Thiamine requirement. Thiamine requirement is related to the total caloric intake and proportion of calories provided as carbohydrates (202). A high caloric and high carbohydrate diet increases the demand for thiamine. According to the Food and Agriculture Organization and the World Health Organization, the recommended intake is 0.4 mg of thiamine per 1000 kcal; the Food and Nutrition Board recommends a daily allowance of 0.5 mg per 1000 kcals. The median intake of thiamine from food in the United States is approximately 2 mg/day. Thiamine requirement is also dependent on the body’s metabolic rate with the requirement being the greatest during periods of high metabolic demand. Thiamine requirements increase in children, during pregnancy and lactation, and with vigorous exercise. Increased requirements are also seen in hyperthyroidism, malignancy, systemic infections, and in the critically ill. In patients with a marginal nutritional status, the increased metabolic demand associated with these conditions can precipitate symptoms of thiamine deficiency.

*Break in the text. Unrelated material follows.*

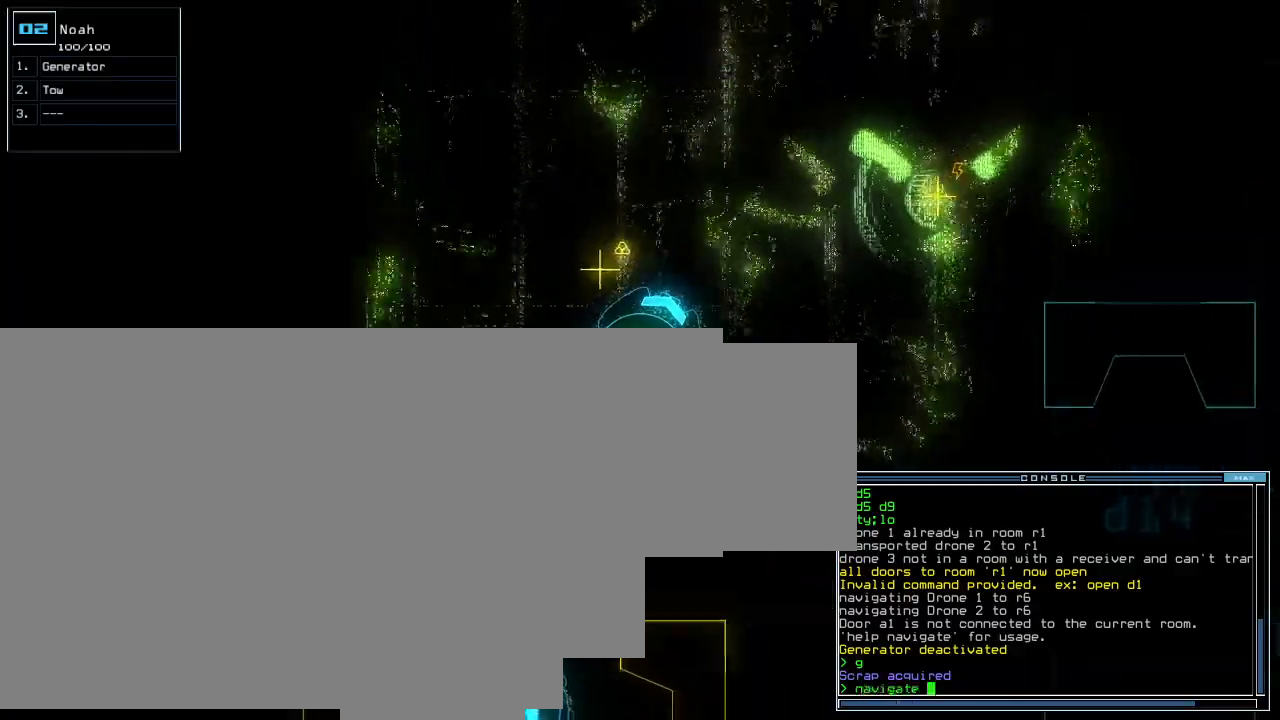
{"keys": [], "events": [[40, "3", "down"], [140, "3", "up"]]}
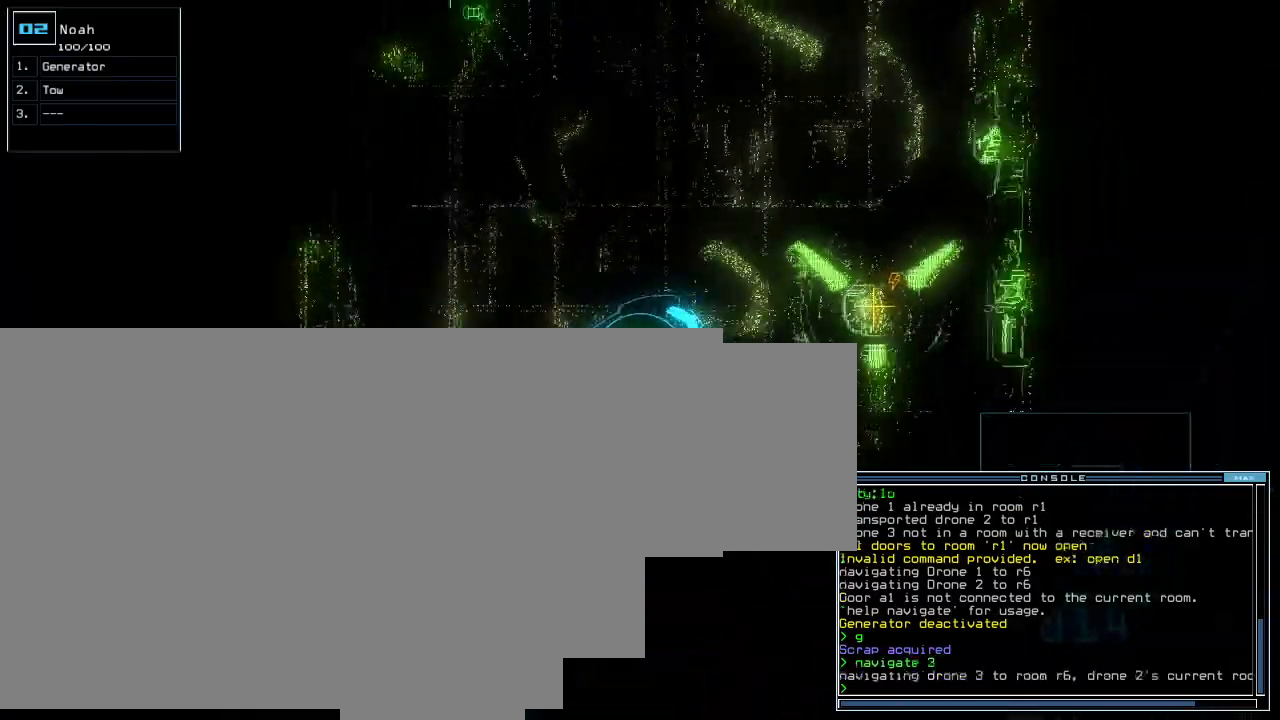
{"keys": [], "events": []}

Physiology. The terms vitamin B1 and thiamine are used interchangeably. At low concentrations, thiamine is absorbed in jejunum and ileum by an active, carrier-mediated, rate-limited process (239). At higher concentrations, absorption takes place by passive diffusion. Adequate blood thiamine levels can be rapidly achieved with high-dose oral thiamine (227). After gastrointestinal uptake, thiamine is transported by portal blood to the liver. Transport of thiamine across the blood-brain barrier occurs by both active and passive mechanisms (239; 145). Thiamine functions as a coenzyme in the metabolism of carbohydrates, lipids, and amino acids. It has a role in energy production by adenosine triphosphate synthesis, in myelin sheath maintenance, and in neurotransmitter production. Following cellular uptake, thiamine is phosphorylated into thiamine diphosphate, the metabolically active form that is involved in several enzyme systems (30; 157). Thiamine diphosphate is a cofactor for the pyruvate dehydrogenase complex, alpha-ketoglutarate dehydrogenase, and transketolase (30). Pyruvate dehydrogenase and alpha-ketoglutarate dehydrogenase are involved in the tricarboxylic acid cycle in oxidative decarboxylation of alpha-ketoacids such as pyruvate and alpha-ketoglutarate to acetyl CoA and succinate, respectively. Transketolase transfers activated aldehydes in the hexose monophosphate shunt (pentose-phosphate pathway) in the generation of nicotinamide adenine dinucleotide phosphate (NADPH) for reductive biosynthesis. Thiamine diphosphate may be further phosphorylated to thiamine triphosphate, which may activate high-conductance chloride channels and have a role in regulating cholinergic and serotonergic neurotransmission (16).